Dad prided himself in taking me with him on his pheasant hunting trips when I was too young, according to Mom. I think she thought he was somehow living out his failed fantasy of becoming a professional hunter after Vietnam. Taking shrapnel in the face while trying to save a friend and losing most of his vision in his left eye did away with that dream. But after Mom died, he bought me a Remington .30-06 bolt-action rifle for my sixteenth birthday and took me on a weeklong elk hunting trip on horseback in Montana, just north of Yellowstone.
When I complained about the weight of the rifle, he said I needed a bit more than a .270 in grizzly country. After the trip was over, I started lifting weights to build my upper-body strength so I could handle bigger calibers but never got back to them. Then I started working at Yellowstone in the summers, and my life seemed to unfold in the wilderness from there, like one might have expected, having grown up in Wyoming.

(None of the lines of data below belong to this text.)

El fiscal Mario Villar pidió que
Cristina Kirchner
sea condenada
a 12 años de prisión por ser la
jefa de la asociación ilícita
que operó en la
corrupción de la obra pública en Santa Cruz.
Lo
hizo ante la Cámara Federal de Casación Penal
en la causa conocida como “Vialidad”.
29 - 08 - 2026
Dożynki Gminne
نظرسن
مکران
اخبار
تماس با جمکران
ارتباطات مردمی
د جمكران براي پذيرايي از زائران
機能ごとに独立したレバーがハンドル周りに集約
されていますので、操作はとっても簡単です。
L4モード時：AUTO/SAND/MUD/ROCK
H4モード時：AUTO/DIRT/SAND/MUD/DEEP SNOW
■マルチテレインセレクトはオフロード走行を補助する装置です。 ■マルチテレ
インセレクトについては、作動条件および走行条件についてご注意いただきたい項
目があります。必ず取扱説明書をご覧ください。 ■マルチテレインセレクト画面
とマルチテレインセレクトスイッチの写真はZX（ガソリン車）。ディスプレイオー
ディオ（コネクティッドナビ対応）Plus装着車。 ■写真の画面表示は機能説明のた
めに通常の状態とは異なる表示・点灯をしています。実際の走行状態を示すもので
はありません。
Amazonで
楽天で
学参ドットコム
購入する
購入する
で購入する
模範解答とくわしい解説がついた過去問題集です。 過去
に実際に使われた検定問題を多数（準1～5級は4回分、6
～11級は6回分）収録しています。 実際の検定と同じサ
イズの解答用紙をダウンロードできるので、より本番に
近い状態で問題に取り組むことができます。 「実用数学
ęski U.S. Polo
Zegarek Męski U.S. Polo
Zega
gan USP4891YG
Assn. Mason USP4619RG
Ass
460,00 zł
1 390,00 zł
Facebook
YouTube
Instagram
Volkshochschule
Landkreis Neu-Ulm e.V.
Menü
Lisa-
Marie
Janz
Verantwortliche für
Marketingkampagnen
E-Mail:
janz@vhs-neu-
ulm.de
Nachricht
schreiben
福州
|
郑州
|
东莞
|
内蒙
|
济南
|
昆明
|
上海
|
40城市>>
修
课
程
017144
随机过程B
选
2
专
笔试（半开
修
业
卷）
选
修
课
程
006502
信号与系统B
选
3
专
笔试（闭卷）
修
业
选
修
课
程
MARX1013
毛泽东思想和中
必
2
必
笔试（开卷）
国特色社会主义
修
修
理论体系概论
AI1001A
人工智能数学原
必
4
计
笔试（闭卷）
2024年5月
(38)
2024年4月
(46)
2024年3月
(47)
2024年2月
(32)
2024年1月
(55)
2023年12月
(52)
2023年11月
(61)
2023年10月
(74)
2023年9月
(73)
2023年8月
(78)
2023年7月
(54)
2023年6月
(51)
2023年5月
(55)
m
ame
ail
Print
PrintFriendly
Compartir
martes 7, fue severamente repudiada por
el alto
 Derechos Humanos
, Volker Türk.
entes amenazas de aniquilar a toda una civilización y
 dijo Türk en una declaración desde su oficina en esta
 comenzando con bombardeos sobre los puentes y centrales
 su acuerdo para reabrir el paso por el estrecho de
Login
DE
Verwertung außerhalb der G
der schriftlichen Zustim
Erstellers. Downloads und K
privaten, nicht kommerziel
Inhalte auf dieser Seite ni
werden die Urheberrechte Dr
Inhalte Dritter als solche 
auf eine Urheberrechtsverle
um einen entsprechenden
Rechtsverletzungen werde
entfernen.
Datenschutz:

But if Dad had known what I was doing here, he’d have caught the next flight over and tried to take me home. He understood why I hadn’t wanted to leave Africa after Sean died. He figured I’d get my footing back with a policy stint in Namibia and then I’d get tired of it and come home. He was already circling ads for park service positions in California, hoping to find me something in Yosemite. Having spent some time there during grad school at Berkeley, I could see it—eventually—maybe. I owed him a call, or at least a postcard.
With my nerves further jangled by the persistent scratching noise of a clawed critter walking on the metal roof above me, I finally mustered the adrenaline to move the airplane. I struggled to wheel the nose of the Cessna out of the hangar. I had to rock it a few times to get it to roll enough so that I could get the momentum to pull it out.
I got in and started up the plane. I drove onto the bumpy strip and pushed in the throttle to accelerate. Pulling up on the yoke, I flew into the night, eager to put as much distance between myself and the witch doctor’s blood as possible.